# UK General Visitor Visa



## soraya (Feb 28, 2013)

Hi everybody
I intend to apply for a general visa to UK to go visit my boyfriend. I have read enough about most visa types that are suitable for me. I am convinced that a general visa is the right one for us because it gives me 6 months to be with him, know each other well, & know more about the British culture, which will help us later to apply for a spouse visa, but I want to be sure that my application has the more chances to be accepted. My boyfriend is eligible to sponsor me and willing to do all what it takes, but Im more worried about my situation :/ actually, Im not working, & have no bank account, & still living with my parents. will my situation be an obstacle to get the visa even if my boyfriend will be responsible for everything???


----------



## Joppa (Sep 7, 2009)

soraya said:


> Hi everybody
> I intend to apply for a general visa to UK to go visit my boyfriend. I have read enough about most visa types that are suitable for me. I am convinced that a general visa is the right one for us because it gives me 6 months to be with him, know each other well, & know more about the British culture, which will help us later to apply for a spouse visa, but I want to be sure that my application has the more chances to be accepted. My boyfriend is eligible to sponsor me and willing to do all what it takes, but Im more worried about my situation :/ actually, Im not working, & have no bank account, & still living with my parents. will my situation be an obstacle to get the visa even if my boyfriend will be responsible for everything???

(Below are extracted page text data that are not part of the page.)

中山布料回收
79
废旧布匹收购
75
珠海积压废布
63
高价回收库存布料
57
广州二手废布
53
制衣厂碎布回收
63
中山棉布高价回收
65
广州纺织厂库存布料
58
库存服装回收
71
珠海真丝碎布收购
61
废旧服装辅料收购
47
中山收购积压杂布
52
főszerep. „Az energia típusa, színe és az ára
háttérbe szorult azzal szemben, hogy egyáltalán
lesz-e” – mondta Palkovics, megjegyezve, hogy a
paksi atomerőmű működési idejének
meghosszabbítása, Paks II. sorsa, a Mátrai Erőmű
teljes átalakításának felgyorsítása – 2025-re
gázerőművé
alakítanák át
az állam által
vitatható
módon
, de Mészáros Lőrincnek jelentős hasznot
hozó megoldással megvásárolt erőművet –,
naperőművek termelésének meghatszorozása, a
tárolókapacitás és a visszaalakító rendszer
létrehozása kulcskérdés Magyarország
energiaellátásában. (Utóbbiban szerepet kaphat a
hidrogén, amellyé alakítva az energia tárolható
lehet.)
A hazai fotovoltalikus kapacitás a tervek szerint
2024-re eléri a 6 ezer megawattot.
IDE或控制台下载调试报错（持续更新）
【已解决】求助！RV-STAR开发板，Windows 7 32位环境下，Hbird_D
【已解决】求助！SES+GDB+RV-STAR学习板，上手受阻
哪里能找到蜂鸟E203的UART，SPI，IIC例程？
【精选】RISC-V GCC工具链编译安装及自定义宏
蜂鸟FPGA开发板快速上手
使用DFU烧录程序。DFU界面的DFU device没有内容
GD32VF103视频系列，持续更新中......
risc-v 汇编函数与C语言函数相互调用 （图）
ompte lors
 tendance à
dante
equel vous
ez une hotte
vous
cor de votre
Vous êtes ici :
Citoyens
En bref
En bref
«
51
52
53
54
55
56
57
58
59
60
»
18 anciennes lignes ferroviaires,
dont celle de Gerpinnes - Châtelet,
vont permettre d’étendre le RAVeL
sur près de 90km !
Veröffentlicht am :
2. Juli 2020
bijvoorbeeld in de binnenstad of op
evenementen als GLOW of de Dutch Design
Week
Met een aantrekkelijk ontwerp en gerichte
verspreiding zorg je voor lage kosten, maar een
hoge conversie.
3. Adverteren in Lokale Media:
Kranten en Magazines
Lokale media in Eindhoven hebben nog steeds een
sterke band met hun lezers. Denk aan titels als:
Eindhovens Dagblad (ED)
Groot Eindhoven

Yes, you may have a tough time convincing the UKBA to issue a general visitor visa. Lack of strong home ties is one of the most frequent reasons for refusal, and you don't really have that. 
What you can do is to confine your stay to weeks rather than months. If you are successful, you can ask for a slightly longer period next time, and so on. Sometimes the UKBA give you the full 6-month visa even if you applied for less, in which you can stay legitimately for 6 months (you don't need to book your flights in advance). Or have a job to return to.
None of this may work, but it's worth a try.


----------



## soraya (Feb 28, 2013)

thank you so much Joppa, how long you suggest to me?? if I say 2 months is it good? or at least 6 weeks!!!!


----------



## Joppa (Sep 7, 2009)

A month maximum I'd say. You never know, they may still give you 6 months (it's at their discretion).


----------



## soraya (Feb 28, 2013)

ok, what if Im givven a month, can I extend it later while Im in UK??


----------



## Joppa (Sep 7, 2009)

soraya said:


> ok, what if Im givven a month, can I extend it later while Im in UK??

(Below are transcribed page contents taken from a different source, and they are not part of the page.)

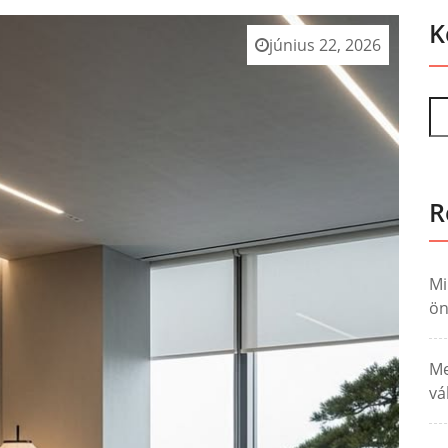
K
június 22, 2026
R
Mi
ö
Me
vá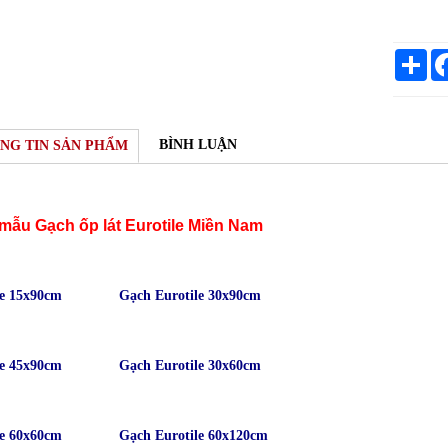
Sh
BÌNH LUẬN
NG TIN SẢN PHẨM
mẫu Gạch ốp lát Eurotile Miền Nam
le 15x90cm
Gạch Eurotile 30x90cm
le 45x90cm
Gạch Eurotile 30x60cm
le 60x60cm
Gạch Eurotile 60x120cm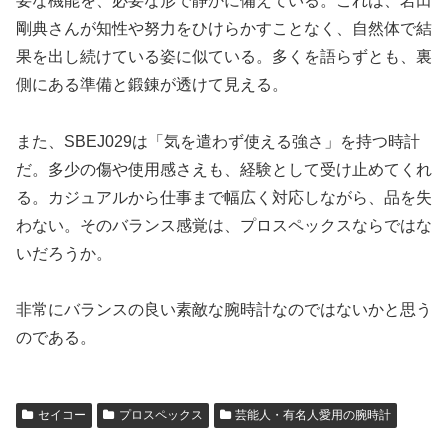
要な機能を、必要な形で静かに備えている。これは、岩田
剛典さんが知性や努力をひけらかすことなく、自然体で結
果を出し続けている姿に似ている。多くを語らずとも、裏
側にある準備と鍛錬が透けて見える。
また、SBEJ029は「気を遣わず使える強さ」を持つ時計
だ。多少の傷や使用感さえも、経験として受け止めてくれ
る。カジュアルから仕事まで幅広く対応しながら、品を失
わない。そのバランス感覚は、プロスペックスならではな
いだろうか。
非常にバランスの良い素敵な腕時計なのではないかと思う
のである。
セイコー
プロスペックス
芸能人・有名人愛用の腕時計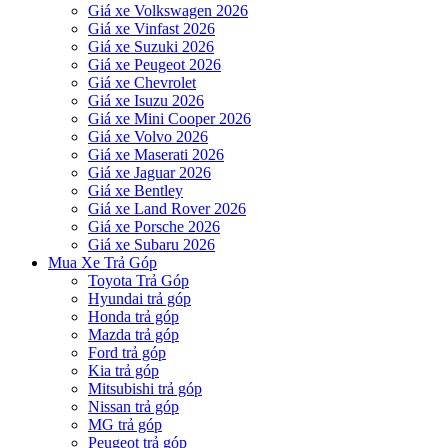
Giá xe Volkswagen 2026
Giá xe Vinfast 2026
Giá xe Suzuki 2026
Giá xe Peugeot 2026
Giá xe Chevrolet
Giá xe Isuzu 2026
Giá xe Mini Cooper 2026
Giá xe Volvo 2026
Giá xe Maserati 2026
Giá xe Jaguar 2026
Giá xe Bentley
Giá xe Land Rover 2026
Giá xe Porsche 2026
Giá xe Subaru 2026
Mua Xe Trả Góp
Toyota Trả Góp
Hyundai trả góp
Honda trả góp
Mazda trả góp
Ford trả góp
Kia trả góp
Mitsubishi trả góp
Nissan trả góp
MG trả góp
Peugeot trả góp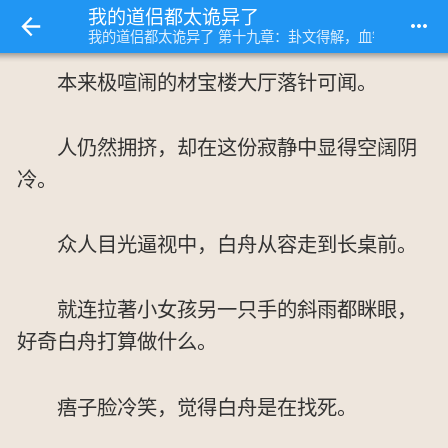
我的道侣都太诡异了
more_horiz
我的道侣都太诡异了 第十九章：卦文得解，血镇宝楼
本来极喧闹的材宝楼大厅落针可闻。
人仍然拥挤，却在这份寂静中显得空阔阴
冷。
众人目光逼视中，白舟从容走到长桌前。
就连拉著小女孩另一只手的斜雨都眯眼，
好奇白舟打算做什么。
痦子脸冷笑，觉得白舟是在找死。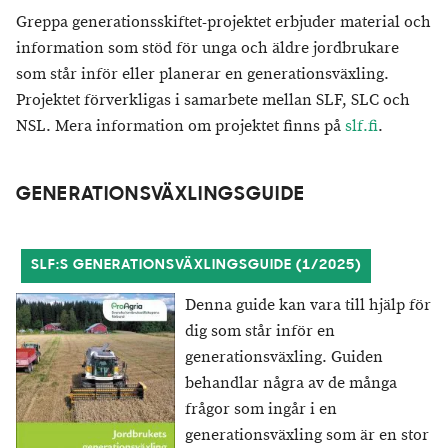
Greppa generationsskiftet-projektet erbjuder material och
information som stöd för unga och äldre jordbrukare
som står inför eller planerar en generationsväxling.
Projektet förverkligas i samarbete mellan SLF, SLC och
NSL. Mera information om projektet finns på
slf.fi
.
GENERATIONSVÄXLINGSGUIDE
SLF:S GENERATIONSVÄXLINGSGUIDE (1/2025)
Denna guide kan vara till hjälp för
dig som står inför en
generationsväxling. Guiden
behandlar några av de många
frågor som ingår i en
generationsväxling som är en stor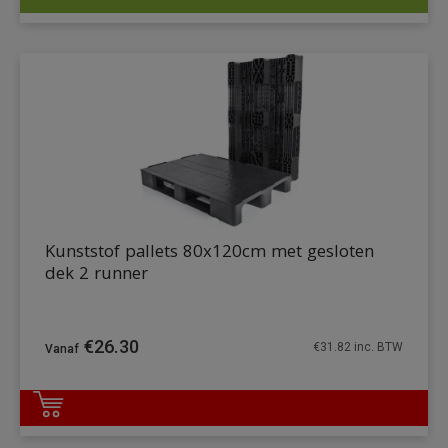
DETAILS
Kunststof pallets 80x120cm met gesloten
dek 2 runner
€
26.30
€
31.82
inc. BTW
DETAILS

You may try, but will cost you loads of money with no guarantee of success.
No, what I meant was that sometimes even if you apply for a month, they may still issue a visa valid for full 6 months. It's to do with their risk assessment of the likelihood of overstay or illegal work.


----------



## soraya (Feb 28, 2013)

Thank you Joppa for you reply & your time :clap2:
Can you suggest any papers that may strengthen my application? Apart from a birth certificate and maybe a single status certificate!! That is all I think of as papers that provide information about me


----------